Collaboration is key
Robust, resilient logistics systems for renewables will require intelligent coordination between multiple stakeholders, including energy companies, equipment manufacturers, and logistics service providers. To deliver the best solutions, those collaborative relationships should begin early. Including logistics engineers during the initial design of future wind turbine models will be essential to address the logistics requirements associated with transporting and maintaining them, for example.
Logistics for renewable energy development presents companies with a series of discrete – and difficult – problems. Solving those problems one-by-one will lead to sub-optimal solutions, however. Instead, companies need to take an end-to-end perspective on their logistics systems. Such thinking should address the full lifecycle of energy infrastructure, including logistics requirements for service and maintenance, as well as the handling of assets at end-of-life.
Focus on visibility and digitization
High performing supply chains can’t afford blind spots. Energy companies need to invest in smart digital platforms, capabilities and tools to help them manage logistics execution and optimize supply chain design. Full supply chain visibility is a critical enabler for many of the approaches that can have the biggest impact on end-to-end costs.
Identify transferrable skills from adjacent industries
With so much to do and little time to get it right, the energy sector can’t afford to spend time finding solutions to problems that have already been solved elsewhere. Instead, it should be willing to seek out, replicate and adapt successful existing approaches wherever they can be found. It is doing some of that already, especially in the transfer of offshore skills and technologies from oil and gas to wind energy, but there are opportunities to go much further.

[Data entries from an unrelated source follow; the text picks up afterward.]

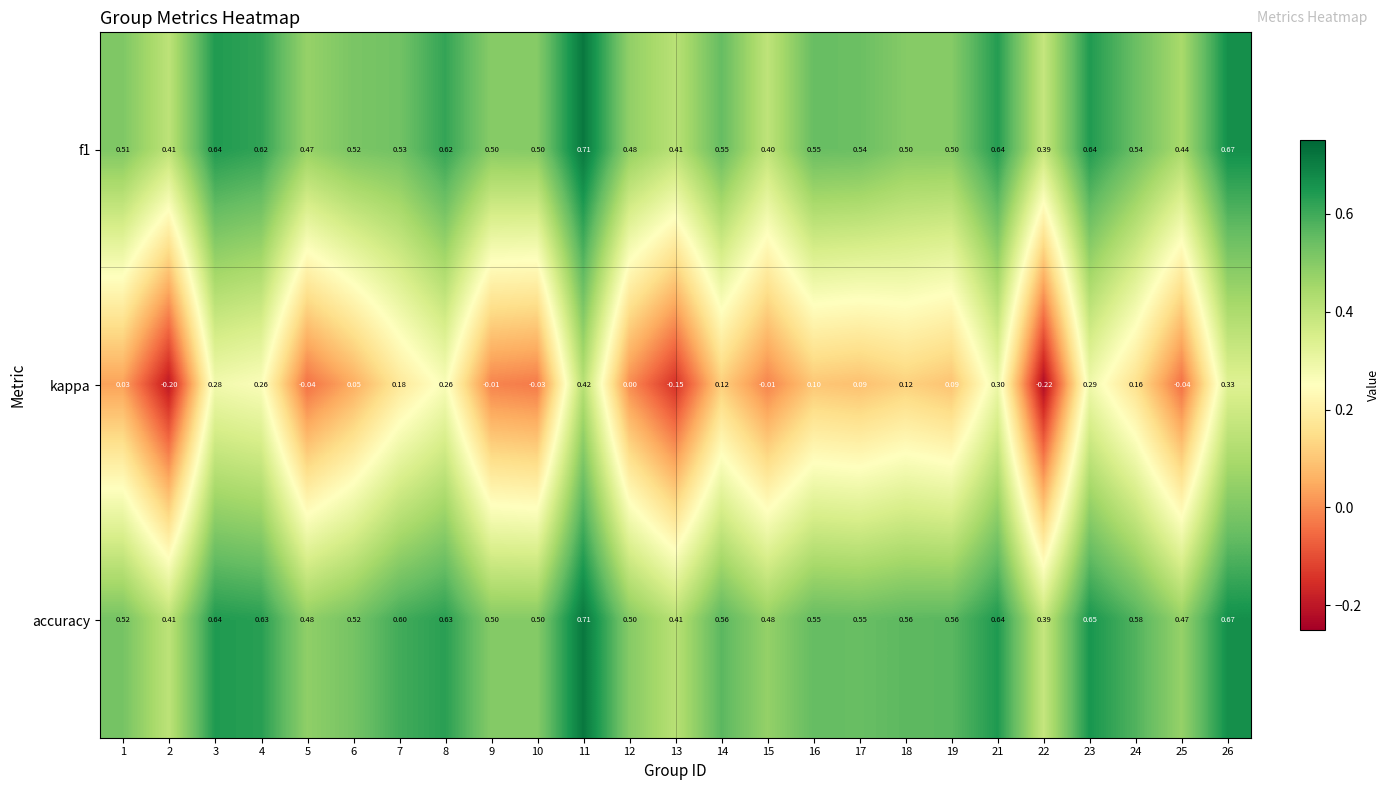

Is the value of kappa at 10 greater than the value of f1 at 23?

No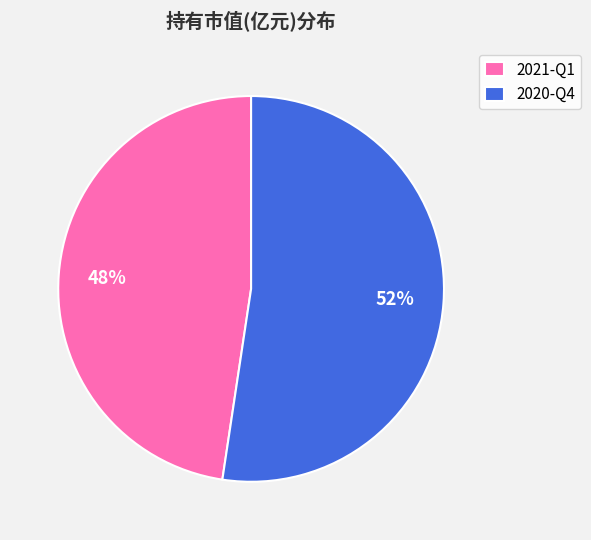

How many segments does this pie chart have?

2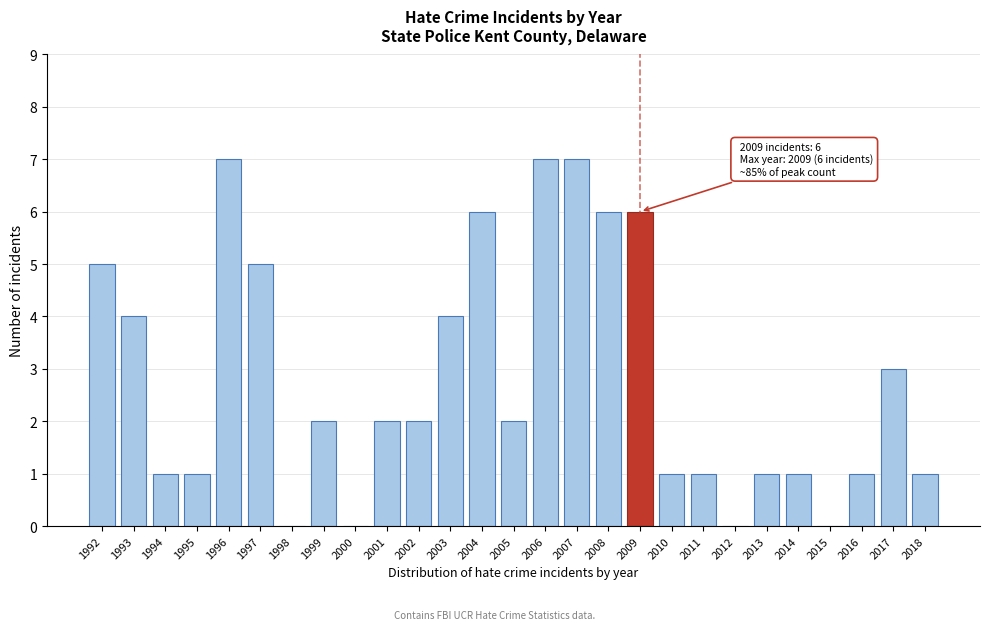

Reading right to left, extract all data points from this chart.

2018=1	2017=3	2016=1	2015=0	2014=1	2013=1	2012=0	2011=1	2010=1	2009=6	2008=6	2007=7	2006=7	2005=2	2004=6	2003=4	2002=2	2001=2	2000=0	1999=2	1998=0	1997=5	1996=7	1995=1	1994=1	1993=4	1992=5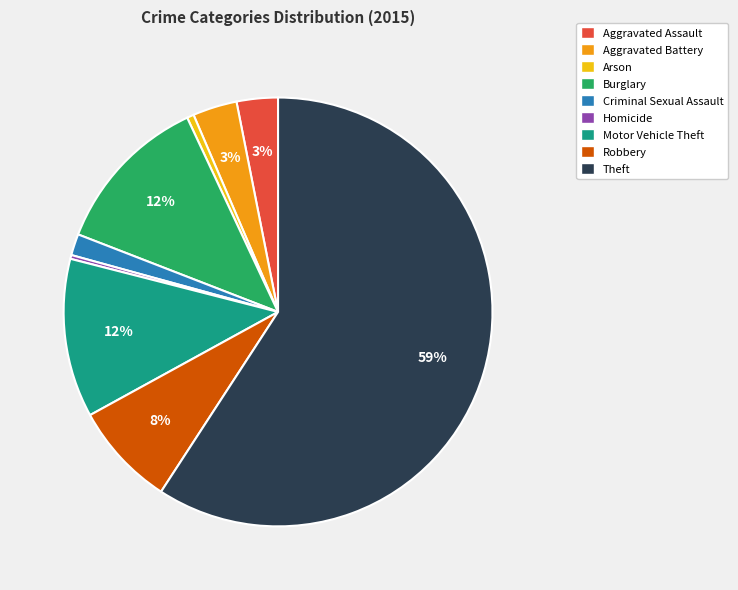

Is the sum of Homicide and Aggravated Battery greater than half?

No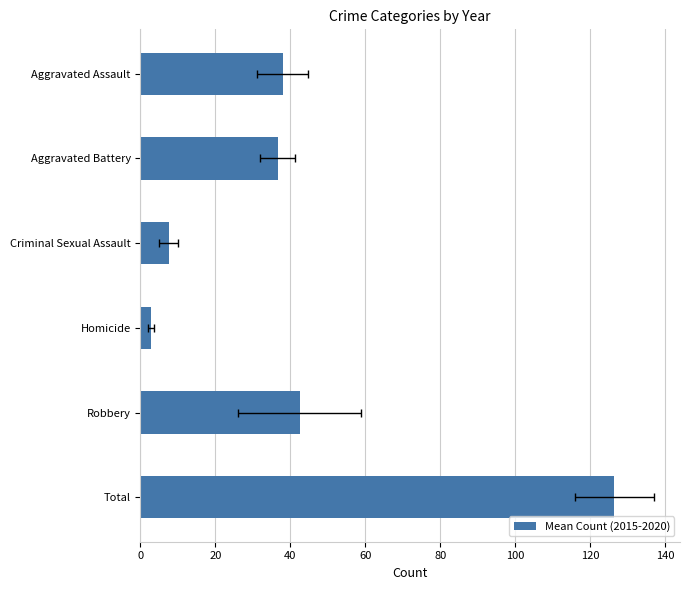

What is the change in value from Aggravated Battery to Total?

+89.8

Pursue sustainable logistics solutions
Energy companies have both an opportunity and an imperative to support the development of sustainable logistics solutions. In the medium term, energy companies can partner with the logistics sectors to develop early use cases for key emerging technologies, from synthetic fuels to electric aviation. In the immediate term, logistics providers can help the industry reduce both costs and supply chain emissions through operational changes such as route optimization and improved utilization of transport assets.